- [Exercise goal] Set the images aside and retype the whole listing exactly.

- [The data]
[Start of section]

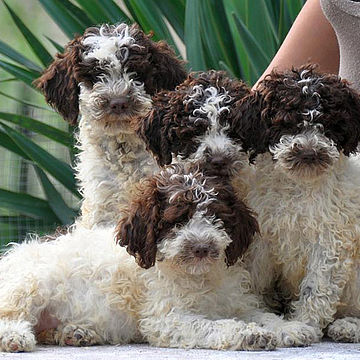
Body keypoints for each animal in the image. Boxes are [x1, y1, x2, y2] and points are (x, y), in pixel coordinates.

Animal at [239, 65, 360, 340]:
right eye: (287, 123)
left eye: (328, 125)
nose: (309, 153)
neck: (299, 186)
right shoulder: (262, 240)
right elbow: (253, 277)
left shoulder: (330, 240)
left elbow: (317, 287)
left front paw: (304, 324)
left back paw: (348, 326)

[End of section]

- [Answer below]
Body keypoints for each animal in the image. Boxes are [x1, y1, x2, y2] and points are (x, y), in pixel coordinates.

Animal at [239, 65, 360, 340]:
right eye: (287, 123)
left eye: (328, 125)
nose: (309, 153)
neck: (299, 186)
right shoulder: (262, 240)
right elbow: (253, 277)
left shoulder: (330, 240)
left elbow: (317, 287)
left front paw: (304, 324)
left back paw: (348, 326)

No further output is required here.